Résumé de la décision
Dans cette affaire, plusieurs salariés ont démissionné pour prétendre à l'allocation de cessation anticipée d'activité des travailleurs de l'amiante (ACAATA) et ont demandé réparation pour leur préjudice d'anxiété, aboutissant à une condamnation de leur ancien employeur, le Grand Port Maritime de Marseille, devant le tribunal prud’homal. L'établissement public a formé un pourvoi en cassation et sollicité la transmission de questions prioritaires de constitutionnalité (QPC) au Conseil constitutionnel.
La Cour de cassation a déclaré qu'il n'y avait pas lieu de renvoyer ces questions au Conseil, considérant que les dispositions législatives appliquées étaient conformes aux principes constitutionnels invoqués, notamment en ce qui concerne la responsabilité et l'égalité devant la loi.
Arguments pertinents
1. Sur la responsabilité : La Cour a retenu que l'interprétation de l'article 41 de la loi du 23 décembre 1998 ne violait pas le principe de responsabilité énoncé à l’article 4 de la Déclaration de 1789. Elle a précisé que "l'indemnisation du préjudice d'anxiété repose sur l'exposition des salariés au risque créé par leur affectation dans un établissement" et que cela n'exclut pas toute cause d'exonération de responsabilité.

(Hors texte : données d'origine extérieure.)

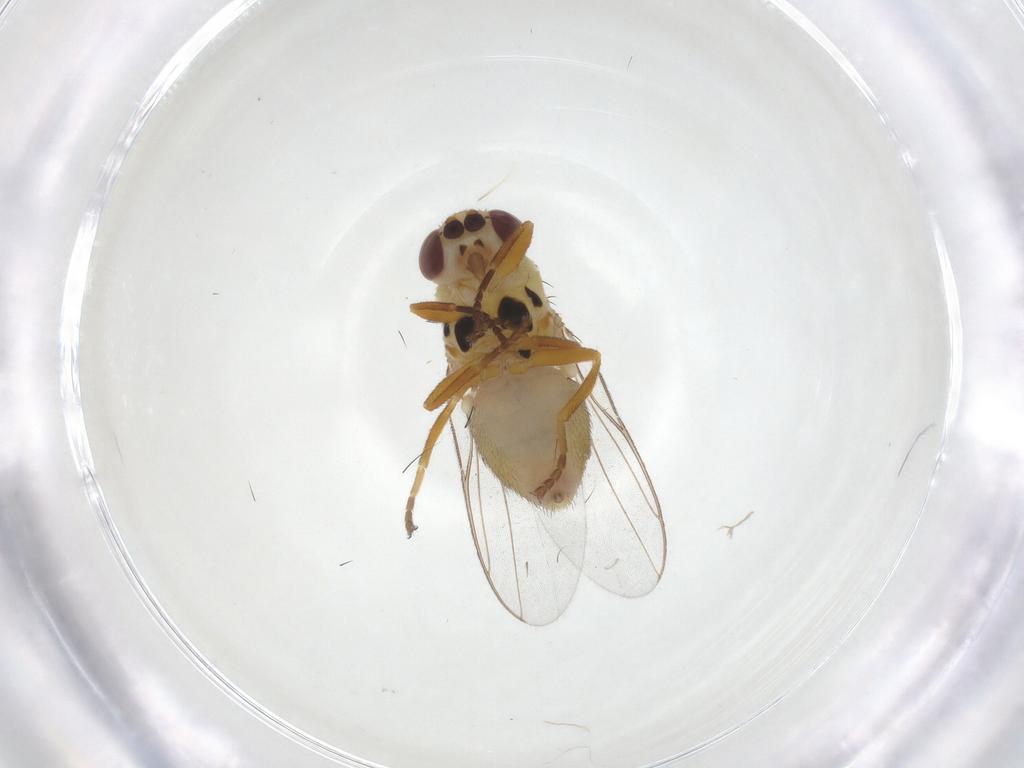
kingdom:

2. Sur l'égalité devant la loi : Concernant l'égalité, la Cour a déterminé que la possibilité d'indemnisation des salariés n'était pas en contradiction avec les principes d'égalité garantis par les articles 1 et 6 de la Déclaration des Droits de l'Homme et du Citoyen de 1789, et a souligné qu'il "ne constitue ni une charge publique, ni un avantage disproportionné".
3. Sur les charges publiques : La Cour a également affirmé que la responsabilité de contribution au financement du régime ACAATA et à la réparation des préjudices d’anxiété ne créait pas de rupture d'égalité devant les charges publiques, en précisant que l'inscription d'une entreprise sur la liste des établissements n'engendrait pas une responsabilité disproportionnée.

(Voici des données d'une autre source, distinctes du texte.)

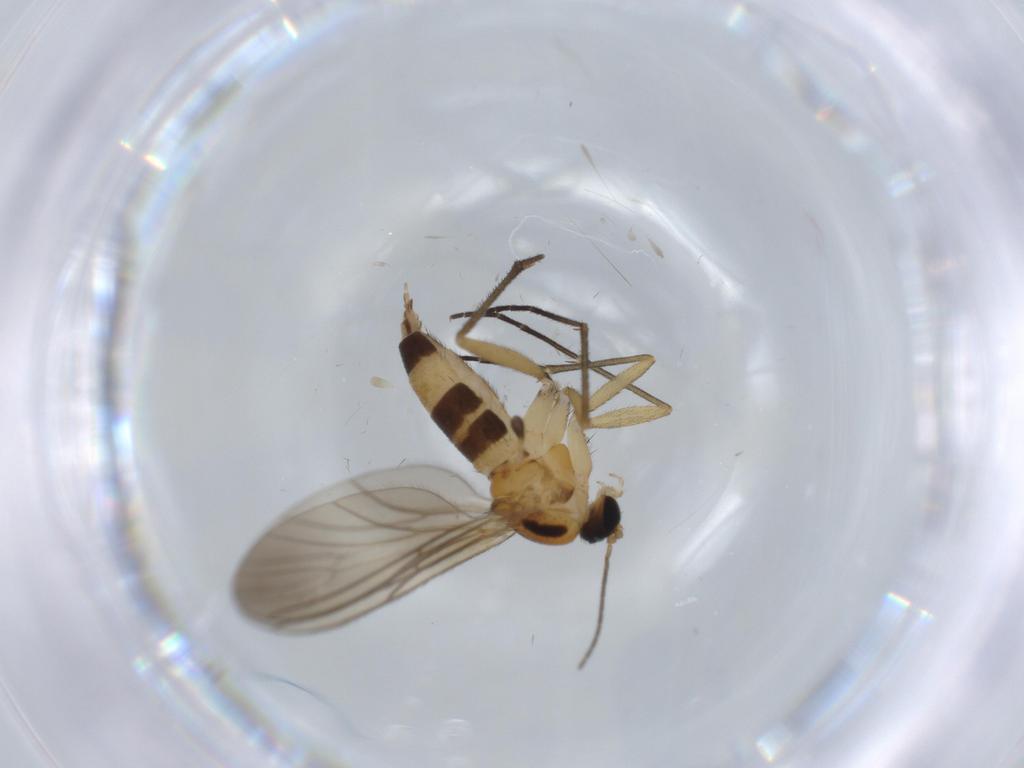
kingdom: Animalia
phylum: Arthropoda
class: Insecta
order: Diptera
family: Sciaridae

Interprétations et citations légales
La décision en question se concentre sur l'article 41 de la loi du 23 décembre 1998, qui traite de l'indemnisation des travailleurs exposés à l'amiante. La Cour a considéré que :
- Responsabilité : L'article 4 de la Déclaration de 1789 affirme que "tout fait de l'homme, qui cause à autrui un dommage, oblige celui par la faute duquel il est arrivé à le réparer". Cela signifie que la responsabilité doit être étudiée au cas par cas, et que le système mis en place par la loi permet une certaine forme de responsabilité sans nécessiter la preuve d'un fait fautif individuel.

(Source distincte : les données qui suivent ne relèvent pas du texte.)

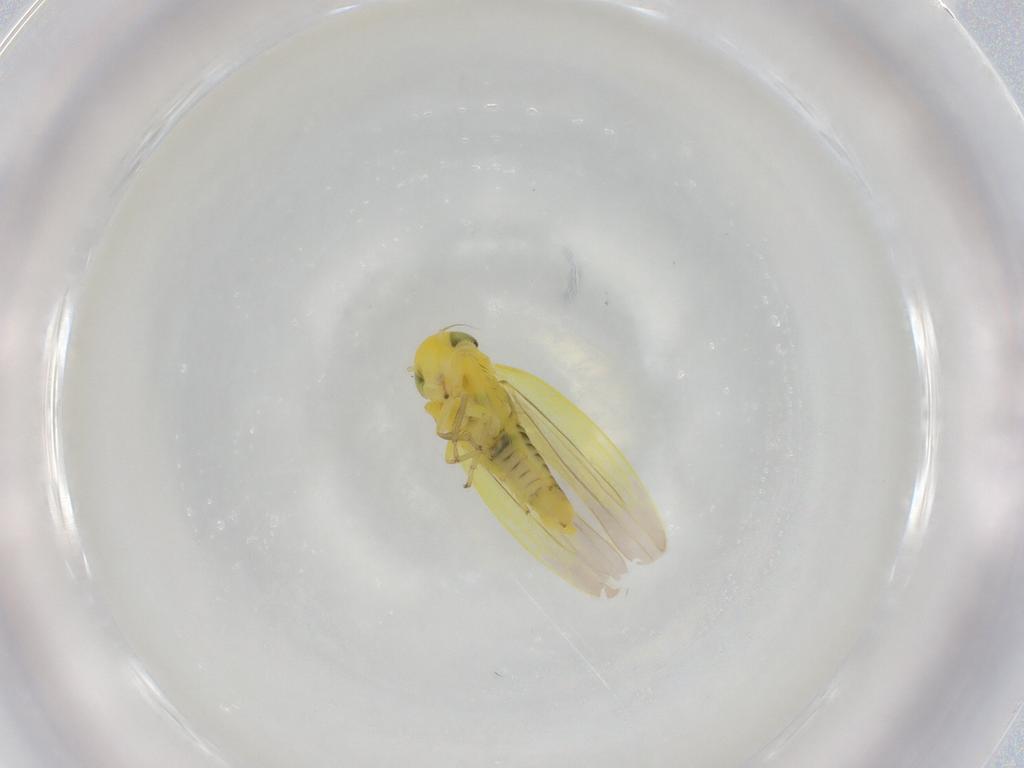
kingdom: Animalia
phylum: Arthropoda
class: Insecta
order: Hemiptera
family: Cicadellidae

- Égalité devant la loi : Les articles 1 et 6 de la Déclaration des Droits de l'Homme et du Citoyen garantissent que "tous les citoyens sont égaux devant la loi". La Cour a établi que l'indemnisation accordée aux salariés concernés ne favorise pas une discrimination injustifiée au regard des autres citoyens.
- Charges publiques : L'article 13 de la Déclaration des Droits de l'Homme et du Citoyen indique que "la contribution commune doit être également répartie entre tous les citoyens." La Cour a réaffirmé que le régime prévu par la loi organise équitablement la prise en charge des conséquences des expositions à l’amiante.
La Cour de cassation, par cette décision, a donc validé les termes de la loi concernant l’indemnisation des préjudices d’anxiété subis par les travailleurs exposés à l’amiante, défendant l'idée que certaines règles de responsabilité collective peuvent être justifiées dans ce contexte spécifique.